Не помню, отдавал ли я себе ясный отчет в значении моих слов. Однако Надя тотчас же ответила:

– Правда…

И мне сделалось еще веселее.

Я не сразу ушел домой, мы еще сидели на балконе у них, луна сияла и обливала сияющими потоками весь двор, который казался ярким, как от бенгальского огня. Под конец эта яркость даже тревожить меня начала.

Марья Евлампиевна увела Безмятежникова зачем-то в комнаты. Я только что хотел попробовать опять поцеловать Надю, как она сама обернулась и обняла мою шею.

На меня вдруг страх напал. А что, если увидят? Луна такая яркая…

– Надежда Евлампиевна, – шептал я, – ради Бога… Сейчас придет ваша сестрица… Если увидят.

– Так что ж? Пусть видят… Вы боитесь. Вы не хотите… Чего же бояться?.. Вы меня любите?

– Надежда Евлампиевна…

– Скажите, скорее, да? Да? Любите? Или нет?

– Люблю, люблю, – лепетал я, как потерянный и, не зная, что делать, поцеловал ее крепко прямо в лицо.

Тут вошла сестра, и я торопливо отшатнулся. Родителей я так и не видал.

Когда мы опять возвращались с Безмятежниковым домой в неистовом свете луны, я чувствовал себя адски весело и гордо, шел, слегка подпрыгивая, и напевал про себя турецкий марш. Это у меня всегда служит признаком удовлетворения и полного довольства самим собою.
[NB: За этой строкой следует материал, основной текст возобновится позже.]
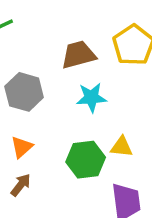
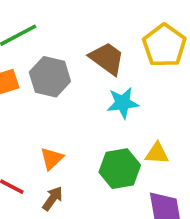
brown trapezoid: (78, 55) -> (107, 58), turned 54
gray hexagon: (24, 92) -> (50, 77), moved

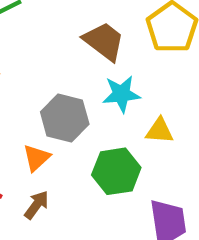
gray hexagon: (50, 77) -> (65, 118), moved
yellow triangle: (157, 153) -> (159, 131), moved

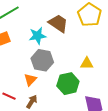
cyan star: (121, 94) -> (38, 36), moved

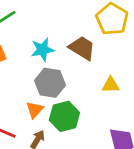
brown trapezoid: (58, 23) -> (82, 48), moved
green hexagon: (68, 84) -> (64, 116), moved

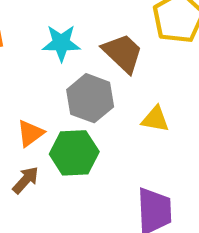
gray hexagon: (50, 83) -> (90, 98), moved

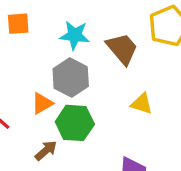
gray hexagon: (90, 98) -> (71, 78), moved
brown arrow: (26, 180) -> (46, 151), moved

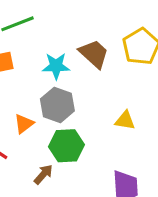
brown trapezoid: (122, 49) -> (94, 54), moved
orange triangle: (42, 103) -> (24, 124), moved

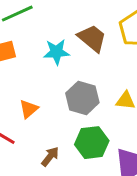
gray hexagon: (57, 105) -> (82, 98), moved
green hexagon: (66, 146) -> (92, 143), moved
Я даже не замечал грусти моего товарища, но вдруг он неожиданно остановился на одном углу и произнес дрожащим голосом:

– Что ж! Я не ропщу. Ты, знаешь, Петя, ты – достоин. Я не дурак, чтобы этого не понимать. Я готов покориться-и покоряюсь. Дай тебе Бог всего хорошего, Петя. Я тебе во всем буду помогать. А я… к черту меня! На что я в самом деле годен?
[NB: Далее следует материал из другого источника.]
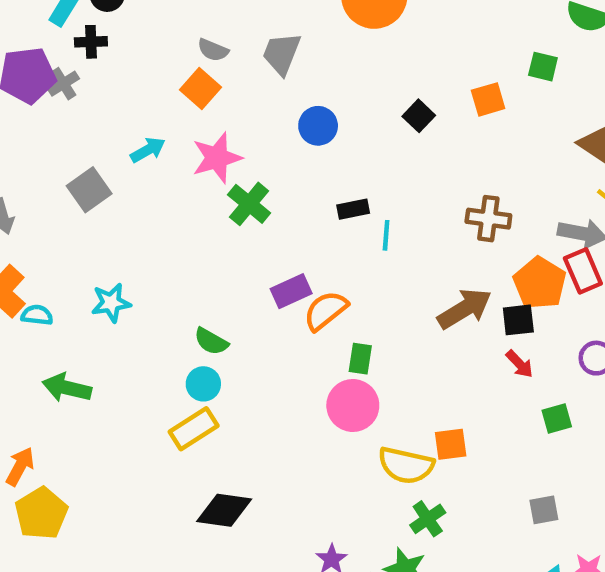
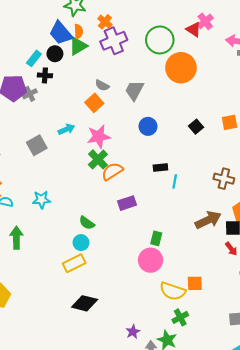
green cross: (249, 204) -> (98, 159), moved
orange semicircle: (326, 311) -> (112, 171), moved
green arrow: (67, 388) -> (16, 238), turned 70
При свете месяца я увидал Ванины глаза. В них были слезы. Я крепко пожал руку бедному мальчику – и пошел дальше один, напевая турецкий марш.

X

Хорошо было так жить, не думая нарочно ни о чем и не желая определять своих собственных ощущений. Мне жилось приятно, и я отдавался этой жизни, не помышляя о будущем. Но в один из следующих дней, среди самого моего радужного настроения – вдруг внезапная мысль ударила меня, как ножом: а ведь мне надо будет вернуться в Петербург, в университет, в свою комнату, в ту муку, которую я едва пережил, – в одиночество! У меня мороз пробежал по спине. Петербург мне представлялся издали в виде ледяной мокрой одежды, которую надеть мне было необходимо.

Нежданная мысль так расстроила меня, что я почти равнодушно вскрыл торопливую записочку от Нади, которую мне с убитым, хотя и таинственным видом принес Безмятежников.

В записке значилось:

«Приходите сегодня вечером, в девятом часу. Сестра уйдет, папаша будет спать и мамаша тоже. Вы не стучите, прислуга тоже уйдет. А если сестра не уйдет, так я вас не выйду встречать на балкон. А если выйду, так это значит, что сестра ушла. Н.».